EU leaders have tended to operate on the assumption that Europe is inevitable, and that Europeans are inescapably bound together in a community of fate. But many citizens don’t see it that way, and if they aren’t given a more convincing rationale for European integration, the only inevitability will be the EU’s demise.

MADRID – In her first State of the European Union address, European Commission President Ursula von der Leyen offered a wide-ranging view of the current moment. She touted Europe’s recent achievements and identified its goals for the coming years. She dedicated significant attention to the European Green Deal and the Digital Agenda, and called for the completion of the banking union and capital-market integration. In normal times, it would have been a solid, if not particularly inspiring, performance. These are not normal times.

Yes, the policies and actions Von der Leyen described are important. But, at this point, no policy will fortify the EU’s foundations sufficiently.
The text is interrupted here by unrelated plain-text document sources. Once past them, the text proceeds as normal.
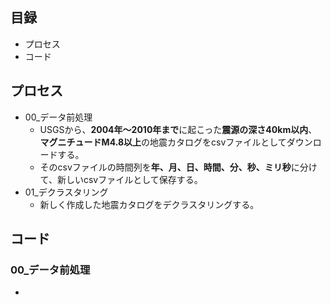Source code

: ## 目録
- プロセス
- コード

## プロセス
- 00_データ前処理
	- USGSから、**2004年～2010年まで**に起こった**震源の深さ40km以内**、**マグニチュードM4.8以上**の地震カタログをcsvファイルとしてダウンロードする。
 	- そのcsvファイルの時間列を**年、月、日、時間、分、秒、ミリ秒**に分けて、新しいcsvファイルとして保存する。
- 01_デクラスタリング
 	- 新しく作成した地震カタログをデクラスタリングする。

## コード
### 00_データ前処理
-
No grand-sounding program or budget increase will ensure its progress. No amount of common debt will guarantee its survival. To survive and thrive, Europe needs an overarching vision that captures the breadth of the challenges it faces, establishes a sense of common purpose among all citizens, and galvanizes popular support.

EU leaders have long peddled a hollow concept of European citizenship, one that emphasizes rights, rather than responsibilities and shared burdens. They have shown what the EU does, but not what the EU is for. And many refuse so much as to discuss the question. They believe the answer to be self-evident: Europe is inevitable, and Europeans are inescapably bound together in a community of fate.